In our study, endophytic actinobacterial isolates showed various potential to inhibit pathogenic bacteria. Three of our actinobacterial strains indicated relatively high antibacterial activity in vitro. The minimum inhibitory concentration of the metabolic extract varied remarkably depending on the plant species and the pathogenic bacteria. Each pathogenic species seemed to be sensitive to at least one of the actinobacterial metabolite. Thus, a combination of different actinobacterial metabolites derived from different medicinal plants might be efficient against several pathogens, and should be studied further.

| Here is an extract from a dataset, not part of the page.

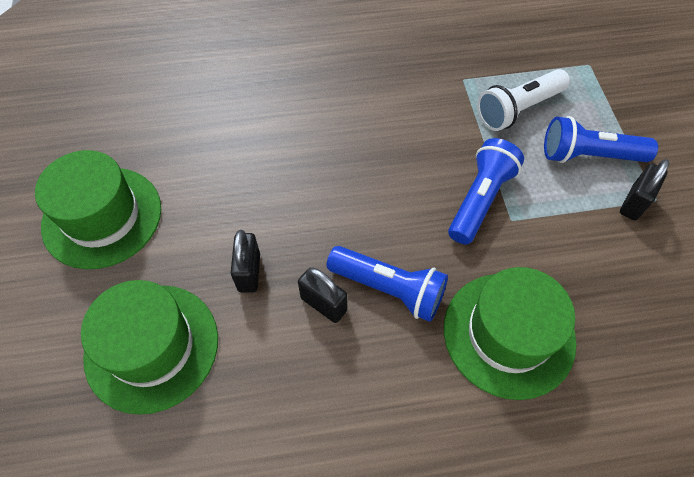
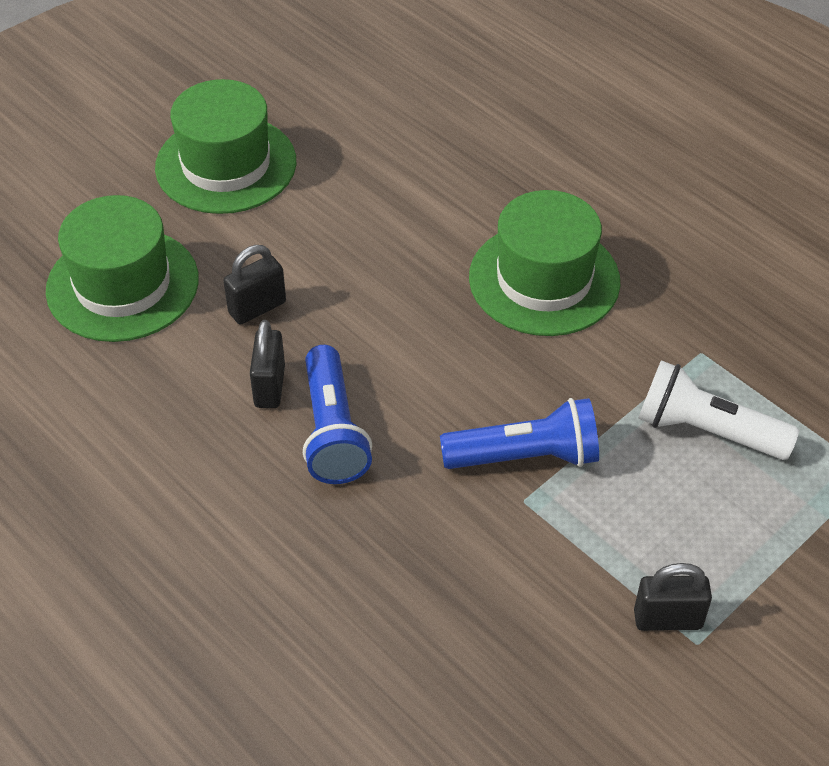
camera: 55 degrees right, 10 degrees down
green hat [444,267,576,400] -> green hat moved to [469,190,620,336]
blue flashlight [544,116,658,163] -> none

The actinomycetes species that had substantial antibacterial activity belonged to Micromonospora or Streptomyces genera. Streptomyces species are generally known to have antimicrobial properties against several pathogens, including MRSA (Han et al., 2018, Mohamed et al., 2018). Micromonospora genus has been shown to have antibacterial properties, especially M. echinospora is known to produce several broad-spectrum aminoglycoside derivatives (Choi et al., 2015, Kim et al., 2015, Tiwari and Gupta, 2012). Putting our findings together with previous reports on Streptomyces and Micromonospora genera, we suggest that these actinomycetes genera are of great promise in developing biocontrol agents against antibiotic resistant pathogenic bacteria.

Conclusion

We found several antibiotic resistant pathogenic bacteria causing bovine mastitis on dairy cows in Egypt. We also found endophytic actinobacterial species, which we isolated from medicinal plants, that might to be used to treat bovine mastitis. The dairy production in less-developed countries needs economic and local solutions to treat mastitis. Our observations are promising and the endophytic actinomycetes isolated from wild medicinal plants deserve further investigations to be developed as a practical biocontrol treatment against bovine mastitis on dairy cows. Future research could search for novel solutions by combining the metabolites extracted from several actinobacterial species isolated from several medicinal plants, and design a practical medical experiment.

Declaration of Competing Interest

The authors declare that have no competing interests in this investigation.